Naturally occurring sugars such as those in milk or fruit.
- Added sugars such as those added during processing such as fruit canned in heavy syrup or sugar added to make a cookie.
Most vegetables are low carbs or moderate carbs foods.
When you consume dietary fiber, most of it passes through the intestines and is not digested.
For good health, adults need to try to eat 25 to 30 grams of fiber each day.
Most Americans do not consume nearly enough fiber in their diet, so while it is wise to aim for this goal, any increase in fiber in your diet can be beneficial.
Most of us only get about ½ what is recommended.
Fiber contributes to digestive health, helps to keep you regular and helps to make you feel full and satisfied after eating.
Additional health benefits, of a diet high in fiber, such as a reduction in cholesterol levels, have been suggested by some so may be an additional benefit.
Good sources of dietary fiber include:
Beans and legumes. thick black beans, kidney beans, pintos, chick peas (garbanzos), white beans, and lentils.
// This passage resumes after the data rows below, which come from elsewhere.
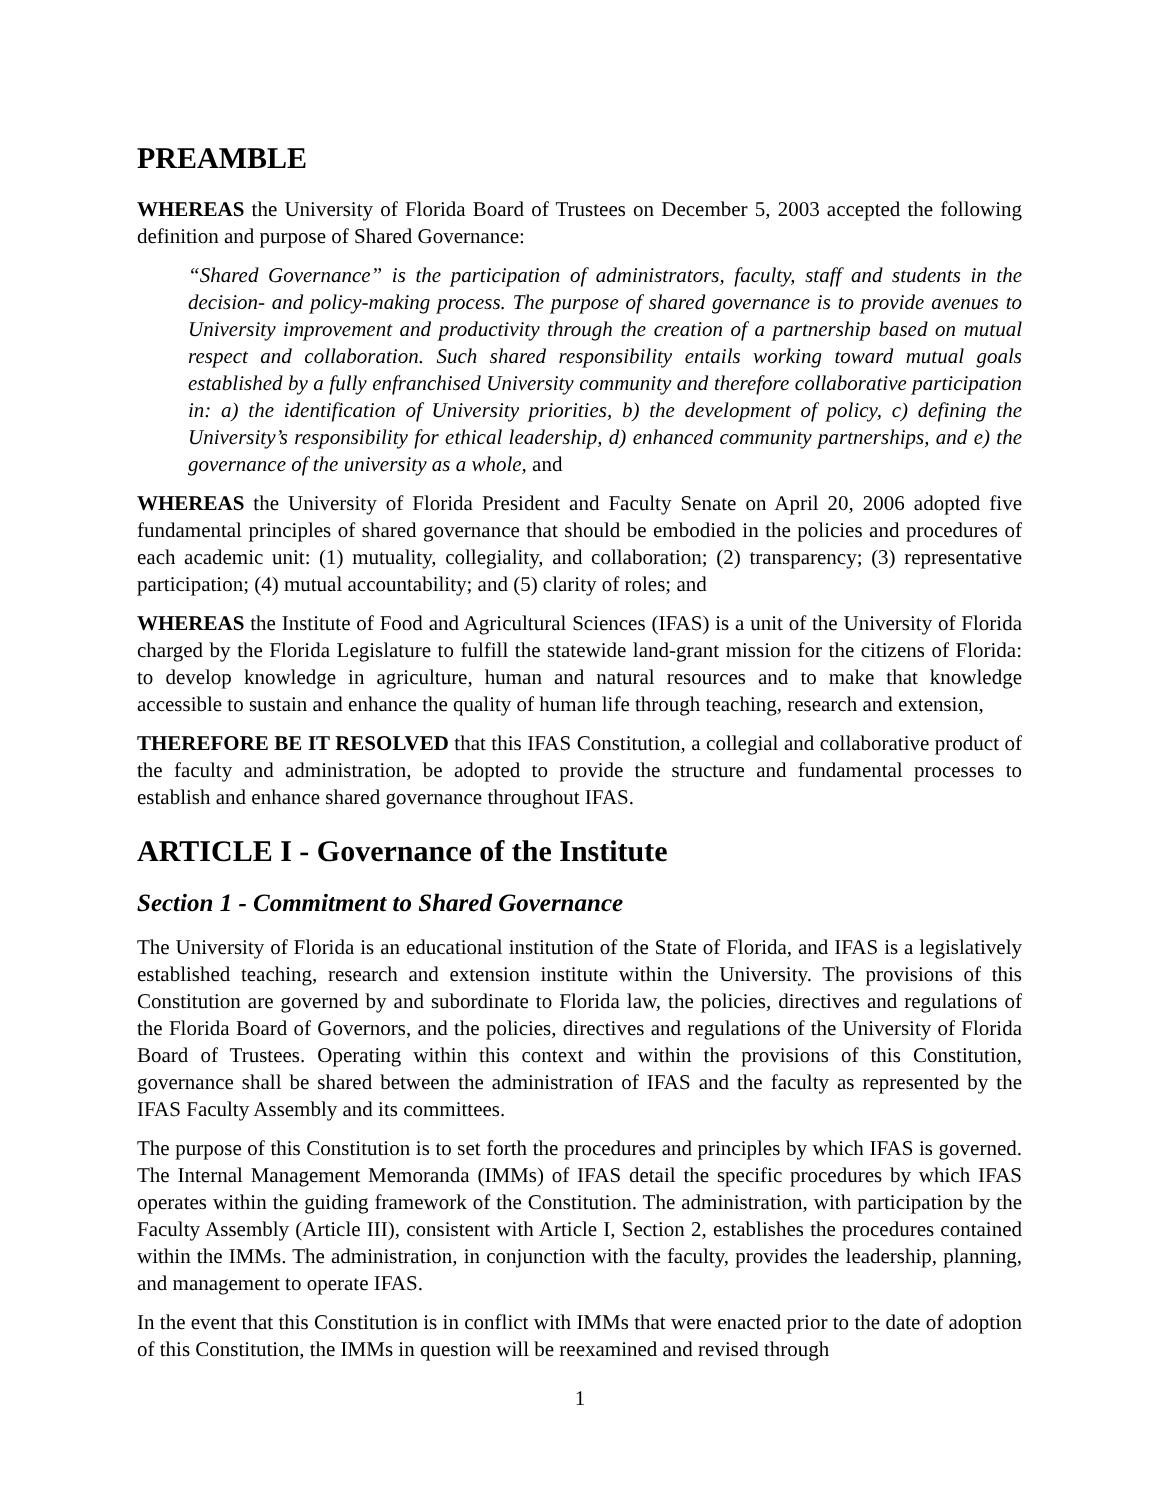PREAMBLE
WHEREAS the University of Florida Board of Trustees on December 5, 2003 accepted the following definition and purpose of Shared Governance:
“Shared Governance” is the participation of administrators, faculty, staff and students in the decision- and policy-making process. The purpose of shared governance is to provide avenues to University improvement and productivity through the creation of a partnership based on mutual respect and collaboration. Such shared responsibility entails working toward mutual goals established by a fully enfranchised University community and therefore collaborative participation in: a) the identification of University priorities, b) the development of policy, c) defining the University’s responsibility for ethical leadership, d) enhanced community partnerships, and e) the governance of the university as a whole, and
WHEREAS the University of Florida President and Faculty Senate on April 20, 2006 adopted five fundamental principles of shared governance that should be embodied in the policies and procedures of each academic unit: (1) mutuality, collegiality, and collaboration; (2) transparency; (3) representative participation; (4) mutual accountability; and (5) clarity of roles; and
WHEREAS the Institute of Food and Agricultural Sciences (IFAS) is a unit of the University of Florida charged by the Florida Legislature to fulfill the statewide land-grant mission for the citizens of Florida: to develop knowledge in agriculture, human and natural resources and to make that knowledge accessible to sustain and enhance the quality of human life through teaching, research and extension,
THEREFORE BE IT RESOLVED that this IFAS Constitution, a collegial and collaborative product of the faculty and administration, be adopted to provide the structure and fundamental processes to establish and enhance shared governance throughout IFAS.
ARTICLE I - Governance of the Institute
Section 1 - Commitment to Shared Governance
The University of Florida is an educational institution of the State of Florida, and IFAS is a legislatively established teaching, research and extension institute within the University. The provisions of this Constitution are governed by and subordinate to Florida law, the policies, directives and regulations of the Florida Board of Governors, and the policies, directives and regulations of the University of Florida Board of Trustees. Operating within this context and within the provisions of this Constitution, governance shall be shared between the administration of IFAS and the faculty as represented by the IFAS Faculty Assembly and its committees.
The purpose of this Constitution is to set forth the procedures and principles by which IFAS is governed. The Internal Management Memoranda (IMMs) of IFAS detail the specific procedures by which IFAS operates within the guiding framework of the Constitution. The administration, with participation by the Faculty Assembly (Article III), consistent with Article I, Section 2, establishes the procedures contained within the IMMs. The administration, in conjunction with the faculty, provides the leadership, planning, and management to operate IFAS.
In the event that this Constitution is in conflict with IMMs that were enacted prior to the date of adoption of this Constitution, the IMMs in question will be reexamined and revised through
1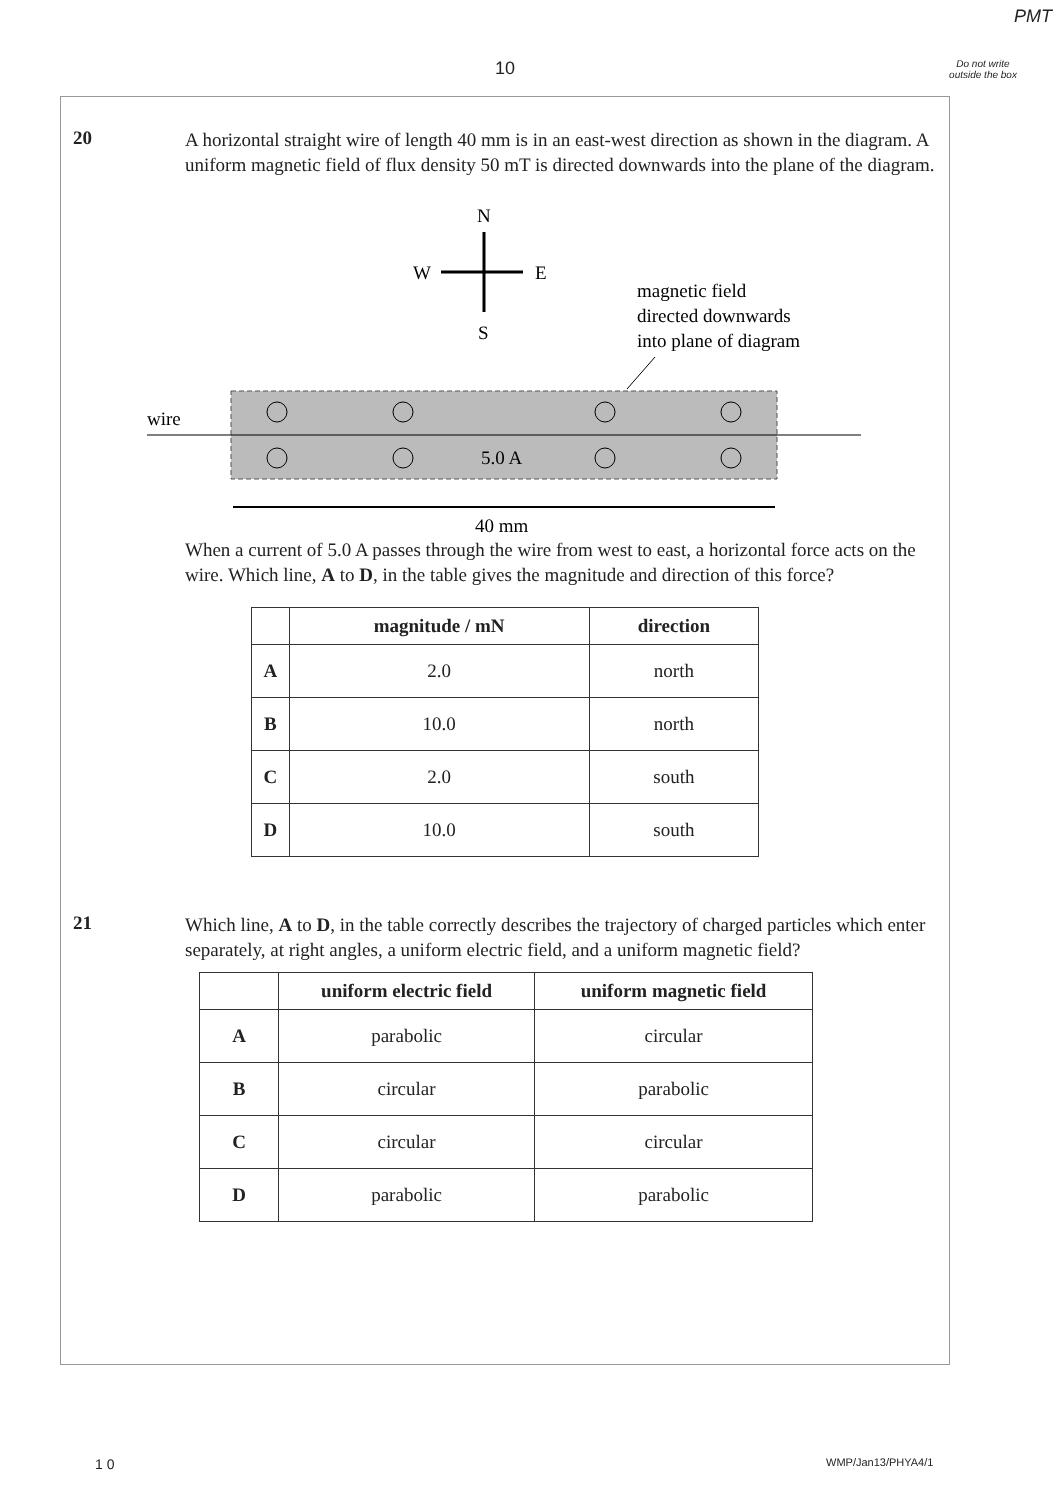PMT
10
Do not write outside the box
20
A horizontal straight wire of length 40 mm is in an east-west direction as shown in the diagram. A uniform magnetic field of flux density 50 mT is directed downwards into the plane of the diagram.
N
W
E
S
magnetic field
directed downwards
into plane of diagram
wire
5.0 A
40 mm
When a current of 5.0 A passes through the wire from west to east, a horizontal force acts on the wire. Which line, A to D, in the table gives the magnitude and direction of this force?
| | magnitude / mN | direction |
| --- | --- | --- |
| A | 2.0 | north |
| B | 10.0 | north |
| C | 2.0 | south |
| D | 10.0 | south |
21
Which line, A to D, in the table correctly describes the trajectory of charged particles which enter separately, at right angles, a uniform electric field, and a uniform magnetic field?
| | uniform electric field | uniform magnetic field |
| --- | --- | --- |
| A | parabolic | circular |
| B | circular | parabolic |
| C | circular | circular |
| D | parabolic | parabolic |
1 0 WMP/Jan13/PHYA4/1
Fruits and vegetables, especially those with edible skin (for example, apples, corn and beans) and those with edible seeds (for example, berries).
Even the sweet fruits and berries are low carbs foods in their natural form and also typically contain a good deal of fiber which attenuates the absorption of sugar in the gut.
It's important to mention also, that most of the sugar in fruit is fructose which has a negligible effect on insulin levels.